The "blackbox" has couple of recorders in it, the cockpit voice recorder might not be interesting but the flight data recorder which records the data of the entire flight will be.
Very often the voice recorders from plane crashes contain important clues (aside from what the pilots said). You can hear audio alerts from the aircraft, switches being flicked, lightning strikes, all sorts of things.
And in this case, we want to know what the heck was going on with the pilots. Did they go crazy, just go unconscious from drinking too much, was there a fire...
Technology to record the full flight is, of course, easy. Storage is cheap these days.
Except that if you want it to be a useful back box, it needs to survive Events. Like being blown up in midair. Or roasting in a jet fuel fire for half an hour. Or, random example, sitting at the bottom of the ocean for several years.

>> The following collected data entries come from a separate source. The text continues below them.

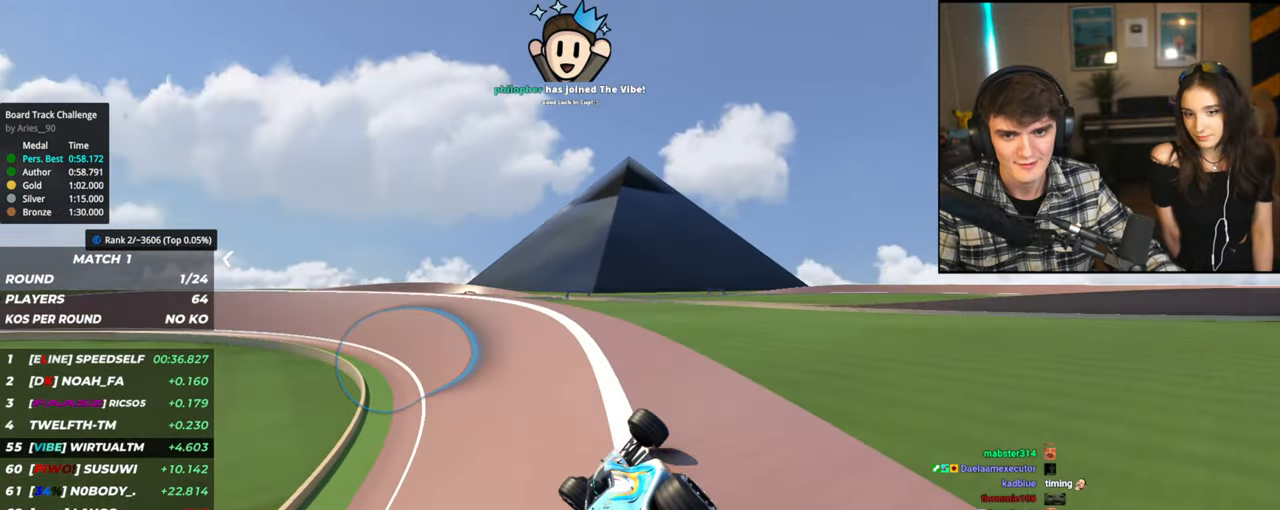
{"keys": ["up"], "events": [[134, "left", "up"]]}
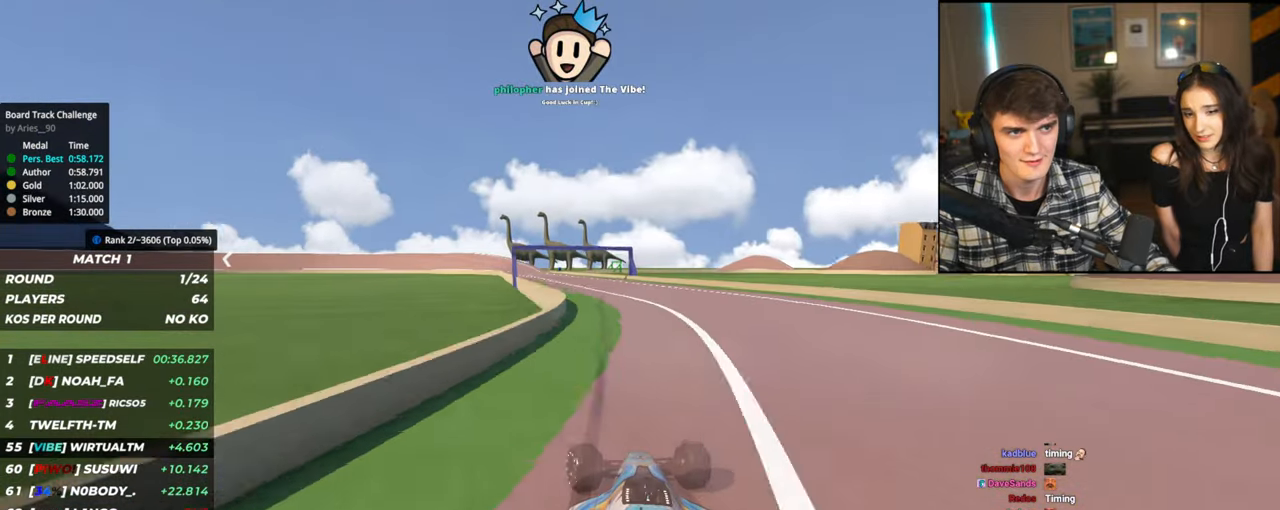
{"keys": ["up"], "events": []}
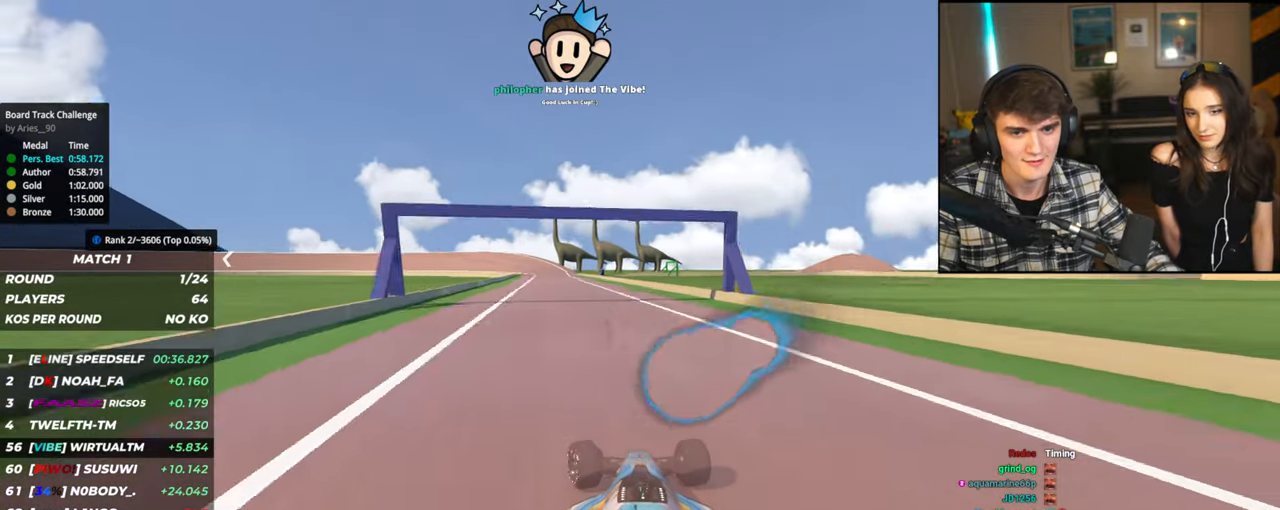
{"keys": ["up"], "events": [[450, "right", "down"], [484, "right", "up"]]}
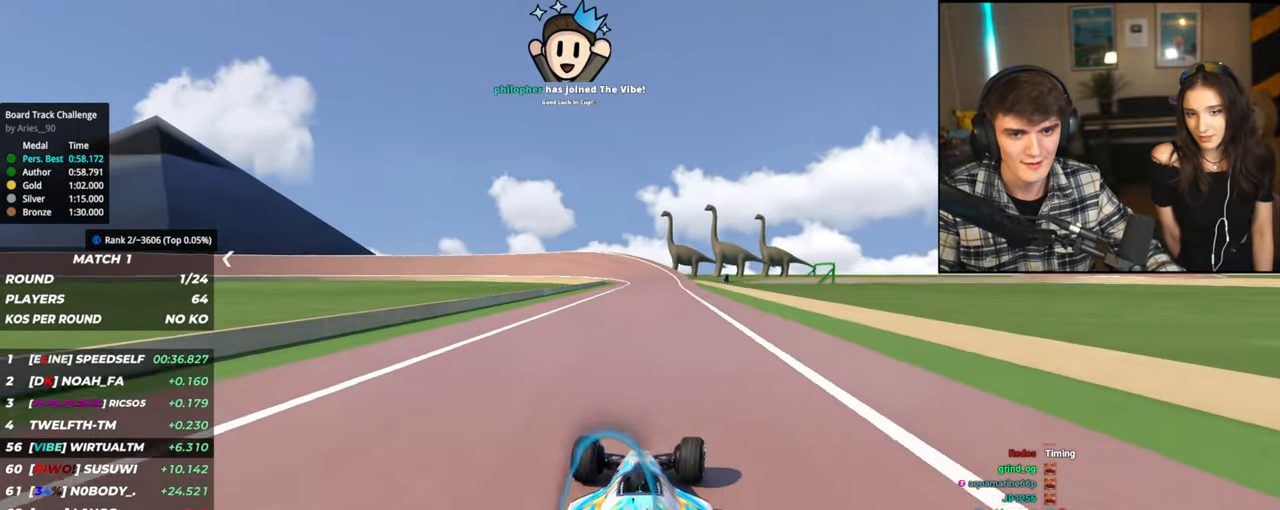
{"keys": ["left", "up"], "events": [[500, "left", "down"]]}
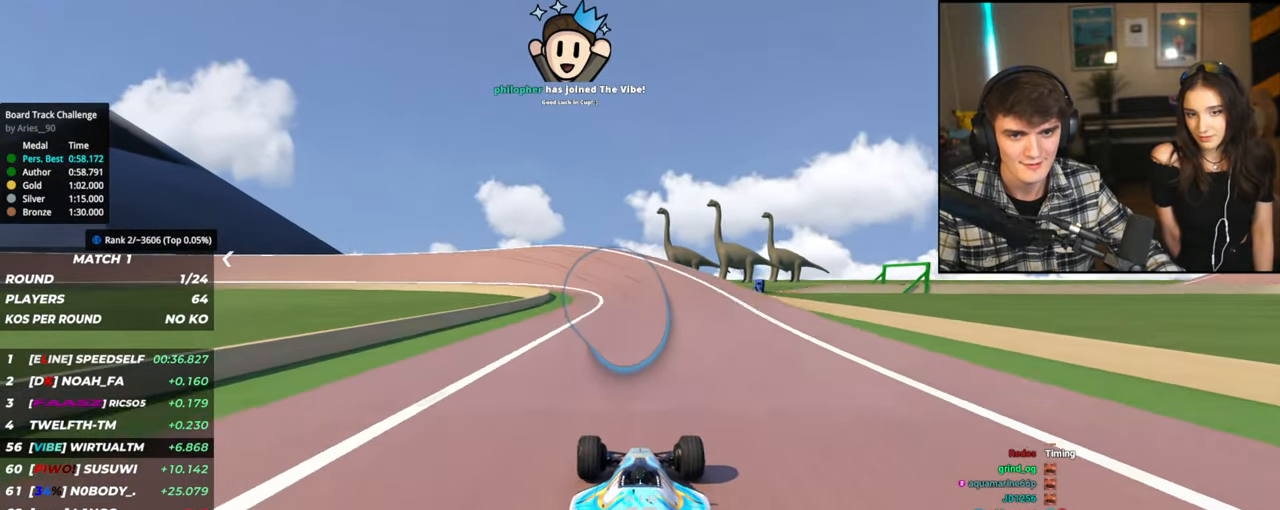
{"keys": ["up"], "events": [[384, "left", "up"]]}
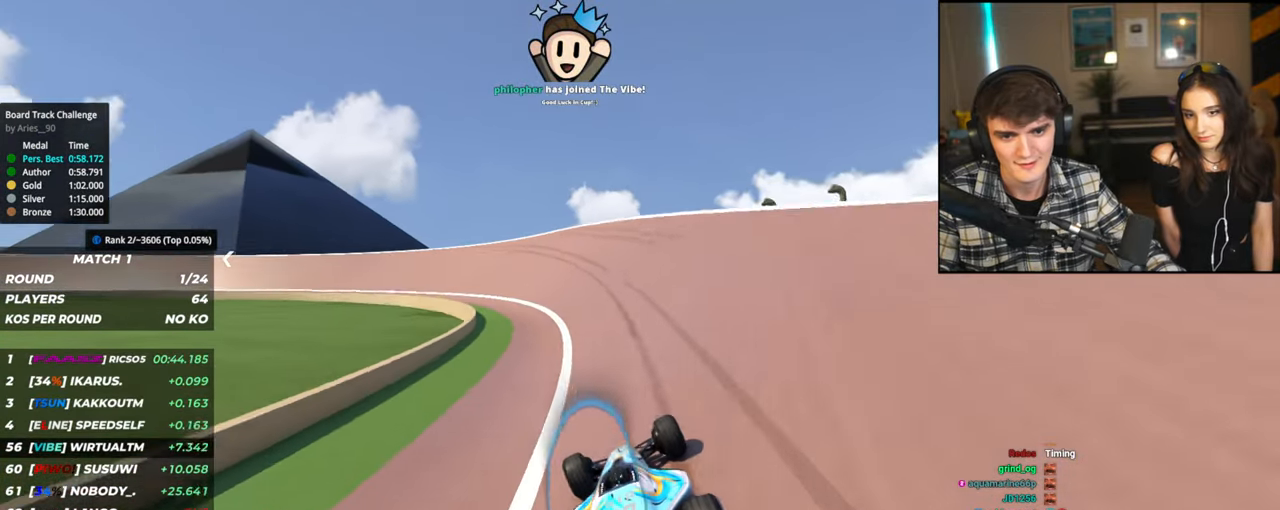
{"keys": ["left", "up"], "events": [[17, "left", "down"], [300, "up", "up"], [450, "up", "down"]]}
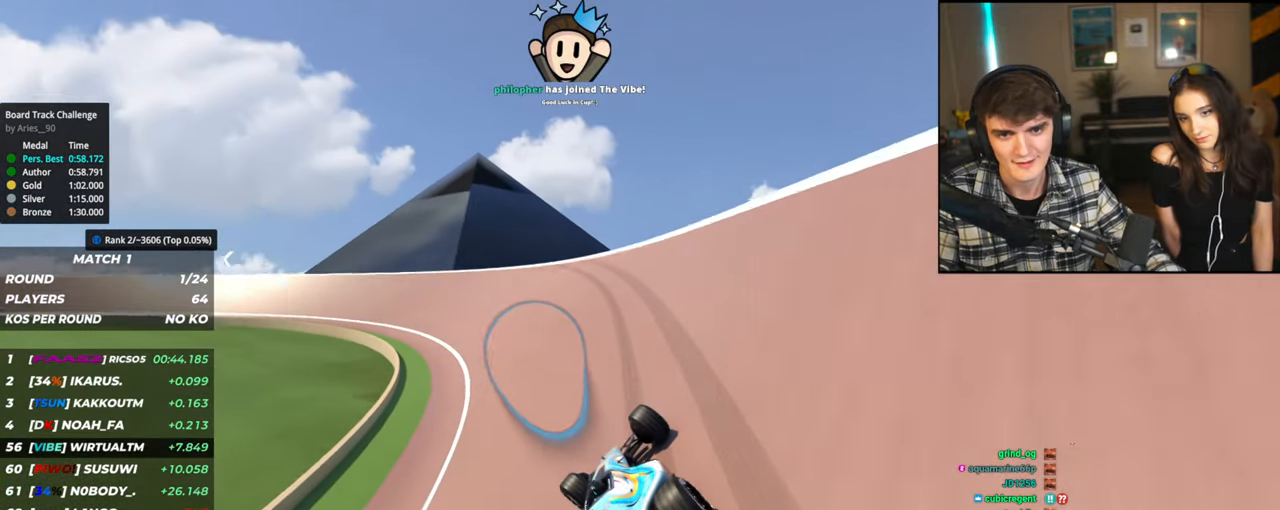
{"keys": ["left", "up"], "events": [[267, "up", "up"], [317, "up", "down"]]}
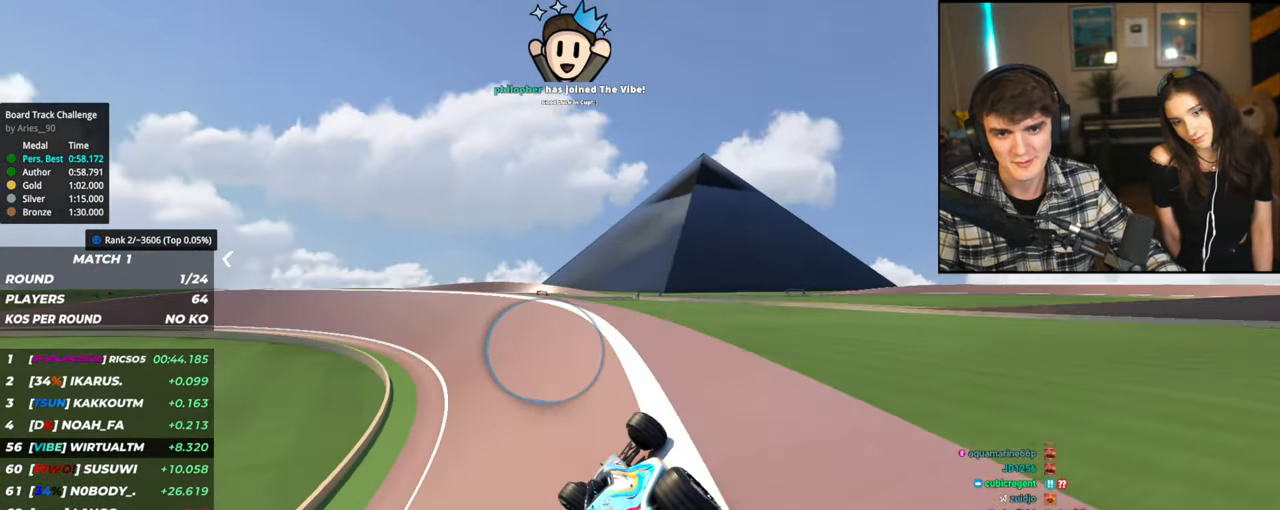
{"keys": ["left", "up"], "events": []}
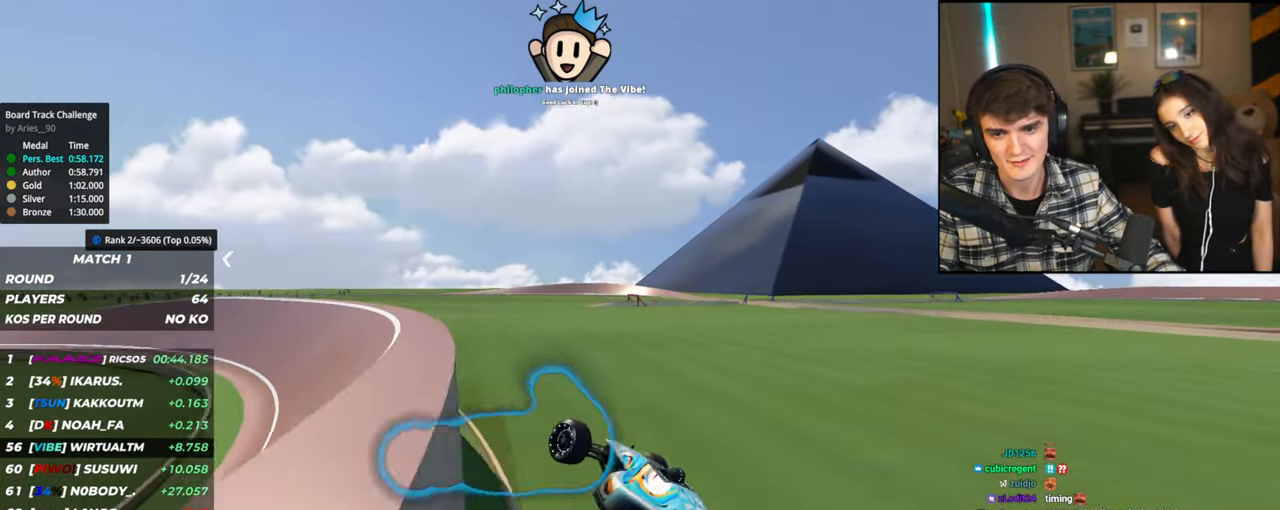
{"keys": ["up"], "events": [[17, "left", "up"]]}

That multiplies the engineering challenge, which in turn reduces the amount of storage you can put into the thing.
It takes time for new technology to be adopted for this. Keep in mind the stakes, the extremely difficult requirements, and the expense of testing a new system.
Imagine trying to update the system to use a different technology. Then imagine how amazingly bad it would be if it didn't work as well as the old system. Or if it lost data when it shouldn't have. And so on. It's the classic system rewrite conundrum. You can rewrite a system at fairly low cost, but in order to bring that system up to feature and reliability parity you need to put in an order of magnitude more effort. And in this case you don't really want to deal with "early adopter risk" so you need to dump all that effort (read: money) in ahead of time.